Grinsekater schrieb:
			
		

> "hi-ten"?


willst etz wissen was das is oder was?
naja, für die die nich wissen was des is: das is ne stahlsorte oder so! die is schlechter und somit billiger als z.B. der 4130 stahl beim Addict! So gut kenni mich da auch nich aus, aber ich weiss, dass hi-ten schlechter is(wieso genau weissich auch nich) als 4130 oder der noch bessere reynoldsstahl!


----------



## Sele666 (5. Dezember 2005)

moin jens...
also ich würd dir auch zum addict raten... damit hab ich auch wieder angefangen bmx zu fahren...
die specialized sind ok aber nicht so gut... kurbeln sind zum bmx net so doll
ansonsten mein favorit in der 400 euro klasse ist das eastern element eigentlich absolut top....


----------



## rockhopper no.1 (5. Dezember 2005)

ich hab nen 05er fuse II,
fährt sich ganz goil, aber warum is dir en p.2 zu schade?


----------



## Ikarus2k (5. Dezember 2005)

Ich kann dir das Element empfehlen!
Hab es selber und das hält ordentlich was aus, das einzigste was bislang (durch gebrauch) kaputt gegangen ist ist das Kasseten getriebe...das setzt ab und zu im Antrieb aus. Hab das Rad aber auch nicht so gut behandelt.


----------



## Grinsekater (5. Dezember 2005)

Sele666 schrieb:
			
		

> moin jens...
> also ich würd dir auch zum addict raten... damit hab ich auch wieder angefangen bmx zu fahren...
> die specialized sind ok aber nicht so gut... kurbeln sind zum bmx net so doll
> ansonsten mein favorit in der 400 euro klasse ist das eastern element eigentlich absolut top....

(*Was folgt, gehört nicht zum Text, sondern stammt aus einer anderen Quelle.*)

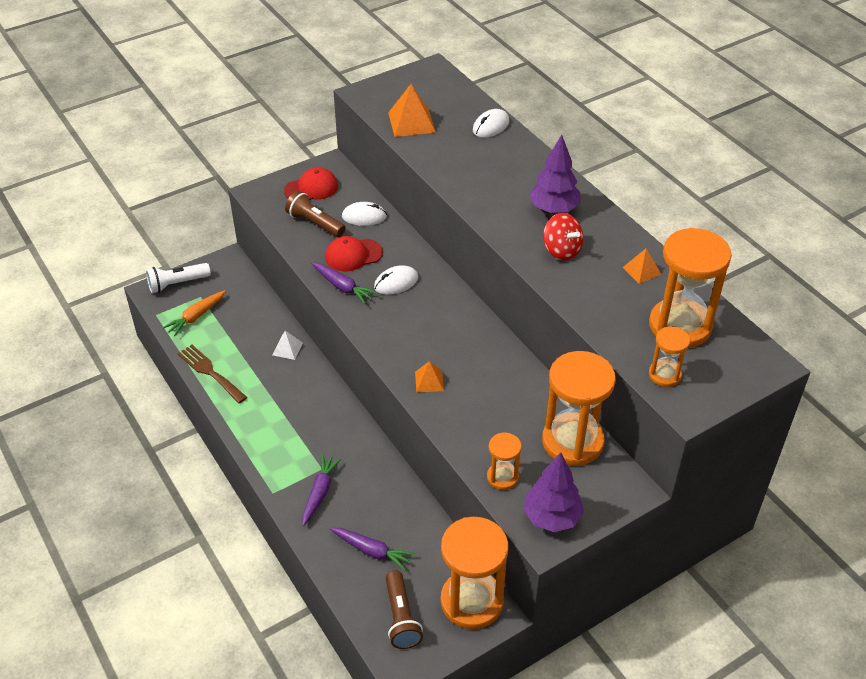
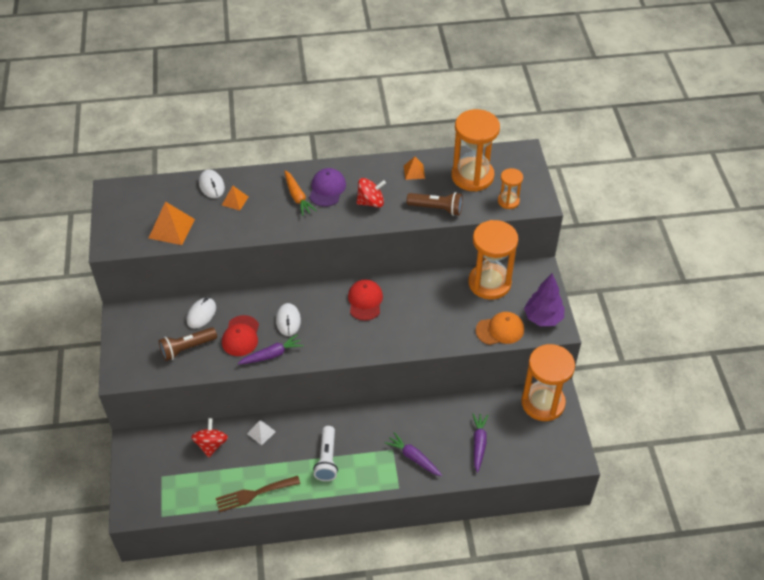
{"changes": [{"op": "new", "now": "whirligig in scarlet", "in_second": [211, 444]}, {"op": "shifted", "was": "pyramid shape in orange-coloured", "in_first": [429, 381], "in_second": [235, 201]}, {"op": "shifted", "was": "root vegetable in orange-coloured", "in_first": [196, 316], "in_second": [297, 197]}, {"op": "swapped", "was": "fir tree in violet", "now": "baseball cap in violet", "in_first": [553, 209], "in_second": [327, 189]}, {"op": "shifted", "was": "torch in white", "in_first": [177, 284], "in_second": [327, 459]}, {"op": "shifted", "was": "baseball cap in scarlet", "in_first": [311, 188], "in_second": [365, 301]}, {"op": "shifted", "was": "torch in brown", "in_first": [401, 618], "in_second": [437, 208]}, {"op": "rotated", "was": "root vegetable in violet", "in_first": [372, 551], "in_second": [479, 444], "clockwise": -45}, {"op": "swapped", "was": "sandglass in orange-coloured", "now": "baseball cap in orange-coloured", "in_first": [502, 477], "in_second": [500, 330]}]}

nur die kurbeln? was spricht ansonsten objektiv gegen das fuse 3? hat spezi auf dem sektor ein schlechtes image? oder geometrien?

@ rockhopper

beim dirten zerreist es mich regelmäßig. von schlüsselbeinbruch weil zu weit gesprungen bis zu kurz springen und 8 stiche im kinn oder rad fliegt ohne mich ziemlich weit durch die luft ist da alles vertreten. in meiner gallerie kannst du ja das p2 sehen. ich geh damit lieber paar stunden durch den wald heizen oder fahr damit dh. da leg ich mich nicht so derbe ab . die pike zb ist mir zu schade um sie durch die gegend zu feuern.


----------



## Flatpro (5. Dezember 2005)

hiten is wald feld und wiesenstahl
nimm das addict oder des eastern...


----------



## MTB-News.de




----------



## Grinsekater (5. Dezember 2005)

Flatpro schrieb:
			
		

> hiten is wald feld und wiesenstahl
> nimm das addict oder des eastern...



hiten steht beim fuse3 nur bei der gabel.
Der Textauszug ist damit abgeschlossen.